START Text block

That the modern human seems to feel they should always be doing something may be because economic insecurity is built into our system, he says. Even the extremely wealthy try to accumulate more in case of a stock market crash.
“This is an anxiety and an insecurity that does not exist in traditional people’s cultures. They have community. In community, you know that if misfortune befalls you, other people around you will take care of you.
“In modern society we live in a world of strangers … even the people who take care of our children are very often paid professionals, not part of a web of community, so this gives us a feeling of void inside, and aloneness that then drives all kinds of consumption - of products, of food, of drugs.”
The basic feeling of wellbeing and security in the world has been taken from us. “That’s a primal form of wealth that we have lost, and we’re not recovering, no matter how much GDP rises.”
In Sacred Economics he refers to the gift economy where people would get together to help each other in need.
“Your bank account wasn’t how much resource you could control for yourself, it was basically your history of generosity.
“Today, obviously, we have a different system where it seems the one who gives the most is the one left with nothing and the one who is the most stingy and controls and hoards the most, is the one with the most power.”
His answer to encouraging abundance comes down to “nuts and bolts economics”.
He suggests a monetary system that doesn’t depend on growth, and where hoarded money essentially loses value over time, giving an incentive to continually circulate money.
“Because no one wants to hoard money, you no longer need to hoard money.”

END Text block

● Exercises
A) Say whether each statement agrees with the passage on money and community above, answering yes or no and quoting the deciding words: (i) Even very wealthy people keep accumulating in case of a stock market crash. (ii) The proposed monetary system depends on growth. (iii) In the gift economy, a bank account amounted to a history of generosity.
B) Carry the passage on money and community above forward, beginning after its final sentence.

START Data below

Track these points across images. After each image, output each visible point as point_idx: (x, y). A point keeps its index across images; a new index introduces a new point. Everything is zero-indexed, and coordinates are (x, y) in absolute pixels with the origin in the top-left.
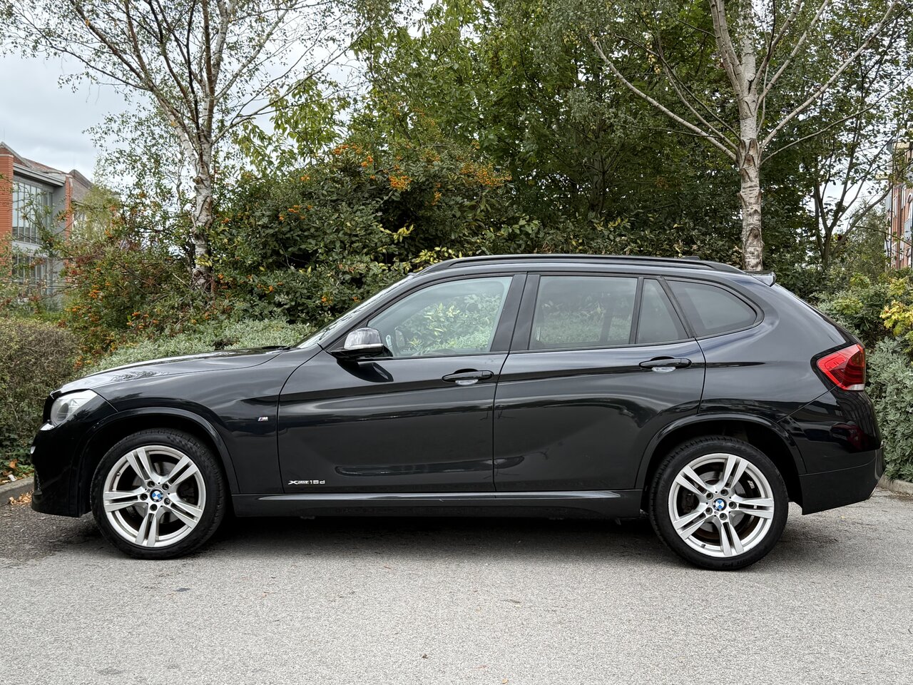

END Data below

● Numbered responses
A)
(i) Yes: "Even the extremely wealthy try to accumulate more in case of a stock market crash."
(ii) No: "a monetary system that doesn’t depend on growth"
(iii) Yes: "it was basically your history of generosity."

B)
Eisenstein says economic growth means either more nature being turned into products or more relationships being turned into services.
“Neighbours helping each other rebuild after a fire, got turned into insurance … people getting together and playing sports and singing songs, that got turned into the entertainment industry.”
We risk becoming “so rich in quantifiable goods and services but so poor in genuine relationships that we are living in a hell dressed up as a paradise," he says.
Eisenstein has made Sacred Economics available online for people to pay what they want for it.
He says that’s a demonstration of one of the themes of the book; a critique of intellectual property, and an understanding that ideas are not something generated in isolation from conversations, social relationships and the history of thought.
“To cordon off some of this productivity and say that ‘this is mine’, that just doesn’t feel good. Most people end up buying it … but every time somebody from like Bangladesh writes me and says ‘thank you for putting it online otherwise I never would have read it’ I know that I made the right decision.”